◆ Description of the task
Every record must be retyped exactly as it reads.

◆ Data supplied

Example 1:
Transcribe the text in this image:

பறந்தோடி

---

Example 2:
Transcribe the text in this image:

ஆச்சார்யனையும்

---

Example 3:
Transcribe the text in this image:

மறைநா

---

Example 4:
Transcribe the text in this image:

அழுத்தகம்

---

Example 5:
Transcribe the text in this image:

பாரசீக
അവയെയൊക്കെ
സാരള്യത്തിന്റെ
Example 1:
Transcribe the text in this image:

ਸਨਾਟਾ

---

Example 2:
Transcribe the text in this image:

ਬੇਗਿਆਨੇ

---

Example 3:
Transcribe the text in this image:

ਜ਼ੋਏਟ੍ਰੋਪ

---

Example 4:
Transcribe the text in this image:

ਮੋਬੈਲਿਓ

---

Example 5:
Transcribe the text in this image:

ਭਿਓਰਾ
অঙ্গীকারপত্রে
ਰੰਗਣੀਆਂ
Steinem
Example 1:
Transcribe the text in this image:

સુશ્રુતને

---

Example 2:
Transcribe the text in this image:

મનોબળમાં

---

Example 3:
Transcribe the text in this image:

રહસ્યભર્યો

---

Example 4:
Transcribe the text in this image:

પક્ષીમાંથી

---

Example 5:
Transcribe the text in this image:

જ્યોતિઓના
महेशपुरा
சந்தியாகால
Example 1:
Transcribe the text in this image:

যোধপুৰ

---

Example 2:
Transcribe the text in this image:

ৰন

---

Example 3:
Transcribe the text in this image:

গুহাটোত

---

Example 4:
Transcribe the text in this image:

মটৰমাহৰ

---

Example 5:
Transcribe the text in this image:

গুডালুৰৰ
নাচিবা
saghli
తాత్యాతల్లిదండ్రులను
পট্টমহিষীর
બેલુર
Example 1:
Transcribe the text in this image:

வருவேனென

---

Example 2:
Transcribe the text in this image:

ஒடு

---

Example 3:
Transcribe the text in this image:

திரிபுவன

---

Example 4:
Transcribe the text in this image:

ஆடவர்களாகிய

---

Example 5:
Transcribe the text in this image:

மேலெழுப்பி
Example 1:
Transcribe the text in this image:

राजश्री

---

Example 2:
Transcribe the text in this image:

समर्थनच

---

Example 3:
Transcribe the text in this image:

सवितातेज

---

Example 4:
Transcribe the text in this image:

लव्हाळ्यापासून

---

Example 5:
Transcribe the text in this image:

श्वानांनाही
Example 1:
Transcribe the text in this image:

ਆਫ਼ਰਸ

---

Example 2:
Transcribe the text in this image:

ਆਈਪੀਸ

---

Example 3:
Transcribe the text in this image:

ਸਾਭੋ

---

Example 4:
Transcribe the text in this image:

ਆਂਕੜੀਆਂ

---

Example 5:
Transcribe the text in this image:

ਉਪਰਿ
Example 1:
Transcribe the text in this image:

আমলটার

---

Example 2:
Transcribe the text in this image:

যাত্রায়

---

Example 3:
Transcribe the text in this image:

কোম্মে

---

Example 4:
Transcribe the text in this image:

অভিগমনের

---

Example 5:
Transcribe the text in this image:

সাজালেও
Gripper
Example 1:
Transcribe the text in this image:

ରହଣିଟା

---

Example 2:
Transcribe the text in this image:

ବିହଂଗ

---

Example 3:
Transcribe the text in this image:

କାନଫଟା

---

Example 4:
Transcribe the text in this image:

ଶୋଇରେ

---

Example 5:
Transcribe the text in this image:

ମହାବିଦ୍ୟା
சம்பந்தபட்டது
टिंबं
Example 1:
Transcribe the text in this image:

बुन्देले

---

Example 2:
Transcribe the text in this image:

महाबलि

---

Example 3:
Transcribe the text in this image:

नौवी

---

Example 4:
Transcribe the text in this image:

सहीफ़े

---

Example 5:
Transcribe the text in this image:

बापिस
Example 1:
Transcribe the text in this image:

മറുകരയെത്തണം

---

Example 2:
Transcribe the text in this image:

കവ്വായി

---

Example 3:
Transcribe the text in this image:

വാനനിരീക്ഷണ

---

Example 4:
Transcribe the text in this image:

◆ Written reply
Example 1:
Transcribe the text in this image:

பறந்தோடி

---

Example 2:
Transcribe the text in this image:

ஆச்சார்யனையும்

---

Example 3:
Transcribe the text in this image:

மறைநா

---

Example 4:
Transcribe the text in this image:

அழுத்தகம்

---

Example 5:
Transcribe the text in this image:

பாரசீக
അവയെയൊക്കെ
സാരള്യത്തിന്റെ
Example 1:
Transcribe the text in this image:

ਸਨਾਟਾ

---

Example 2:
Transcribe the text in this image:

ਬੇਗਿਆਨੇ

---

Example 3:
Transcribe the text in this image:

ਜ਼ੋਏਟ੍ਰੋਪ

---

Example 4:
Transcribe the text in this image:

ਮੋਬੈਲਿਓ

---

Example 5:
Transcribe the text in this image:

ਭਿਓਰਾ
অঙ্গীকারপত্রে
ਰੰਗਣੀਆਂ
Steinem
Example 1:
Transcribe the text in this image:

સુશ્રુતને

---

Example 2:
Transcribe the text in this image:

મનોબળમાં

---

Example 3:
Transcribe the text in this image:

રહસ્યભર્યો

---

Example 4:
Transcribe the text in this image:

પક્ષીમાંથી

---

Example 5:
Transcribe the text in this image:

જ્યોતિઓના
महेशपुरा
சந்தியாகால
Example 1:
Transcribe the text in this image:

যোধপুৰ

---

Example 2:
Transcribe the text in this image:

ৰন

---

Example 3:
Transcribe the text in this image:

গুহাটোত

---

Example 4:
Transcribe the text in this image:

মটৰমাহৰ

---

Example 5:
Transcribe the text in this image:

গুডালুৰৰ
নাচিবা
saghli
తాత్యాతల్లిదండ్రులను
পট্টমহিষীর
બેલુર
Example 1:
Transcribe the text in this image:

வருவேனென

---

Example 2:
Transcribe the text in this image:

ஒடு

---

Example 3:
Transcribe the text in this image:

திரிபுவன

---

Example 4:
Transcribe the text in this image:

ஆடவர்களாகிய

---

Example 5:
Transcribe the text in this image:

மேலெழுப்பி
Example 1:
Transcribe the text in this image:

राजश्री

---

Example 2:
Transcribe the text in this image:

समर्थनच

---

Example 3:
Transcribe the text in this image:

सवितातेज

---

Example 4:
Transcribe the text in this image:

लव्हाळ्यापासून

---

Example 5:
Transcribe the text in this image:

श्वानांनाही
Example 1:
Transcribe the text in this image:

ਆਫ਼ਰਸ

---

Example 2:
Transcribe the text in this image:

ਆਈਪੀਸ

---

Example 3:
Transcribe the text in this image:

ਸਾਭੋ

---

Example 4:
Transcribe the text in this image:

ਆਂਕੜੀਆਂ

---

Example 5:
Transcribe the text in this image:

ਉਪਰਿ
Example 1:
Transcribe the text in this image:

আমলটার

---

Example 2:
Transcribe the text in this image:

যাত্রায়

---

Example 3:
Transcribe the text in this image:

কোম্মে

---

Example 4:
Transcribe the text in this image:

অভিগমনের

---

Example 5:
Transcribe the text in this image:

সাজালেও
Gripper
Example 1:
Transcribe the text in this image:

ରହଣିଟା

---

Example 2:
Transcribe the text in this image:

ବିହଂଗ

---

Example 3:
Transcribe the text in this image:

କାନଫଟା

---

Example 4:
Transcribe the text in this image:

ଶୋଇରେ

---

Example 5:
Transcribe the text in this image:

ମହାବିଦ୍ୟା
சம்பந்தபட்டது
टिंबं
Example 1:
Transcribe the text in this image:

बुन्देले

---

Example 2:
Transcribe the text in this image:

महाबलि

---

Example 3:
Transcribe the text in this image:

नौवी

---

Example 4:
Transcribe the text in this image:

सहीफ़े

---

Example 5:
Transcribe the text in this image:

बापिस
Example 1:
Transcribe the text in this image:

മറുകരയെത്തണം

---

Example 2:
Transcribe the text in this image:

കവ്വായി

---

Example 3:
Transcribe the text in this image:

വാനനിരീക്ഷണ

---

Example 4:
Transcribe the text in this image:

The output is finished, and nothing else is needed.